# EV Charging – OpenChargeMap API extract & postcode cleaning

This notebook calls the OpenChargeMap (OCM) API to download all public charge point locations for Great Britain, extracts two flat tables:

- `ocm_sites.csv` – one row per charging site
- `ocm_plugs.csv` – one row per plug/connection

It also prepares a `postcode_la.csv` lookup from the ONS Postcode Directory (ONSPD), which maps postcodes to 2025 local authority codes (`lad25cd`).

These CSVs are the raw inputs for the `ev_charging` Postgres schema.


## Contents

1. Setup and configuration  
2. Call OpenChargeMap API  
3. Build `sites` table and basic postcode cleaning  
4. Build `plugs` table  
5. Create postcode → LAD lookup from ONSPD  
6. Summary and next steps


## 1. Setup and configuration

Import Python libraries, define the OCM API endpoint and parameters, and load the API key from a local secrets file


In [1]:
import requests
import pprint
import pandas as pd

%run "secrets/api_keys.ipynb"

▸ **Written exercise**:
Do these three statements agree with the EV charging notebook above? Answer yes or no for each, quoting the deciding words. 1. The plugs table has one row per charging site. 2. The postcode lookup maps postcodes to 2025 local authority codes. 3. The API key is typed directly into the setup code.

▸ **Data**:
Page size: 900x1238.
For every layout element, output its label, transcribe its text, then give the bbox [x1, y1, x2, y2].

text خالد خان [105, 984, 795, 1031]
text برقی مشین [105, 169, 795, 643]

▸ **Complete response**:
1. No: "`ocm_plugs.csv` – one row per plug/connection"
2. Yes: "maps postcodes to 2025 local authority codes (`lad25cd`)"
3. No: "load the API key from a local secrets file"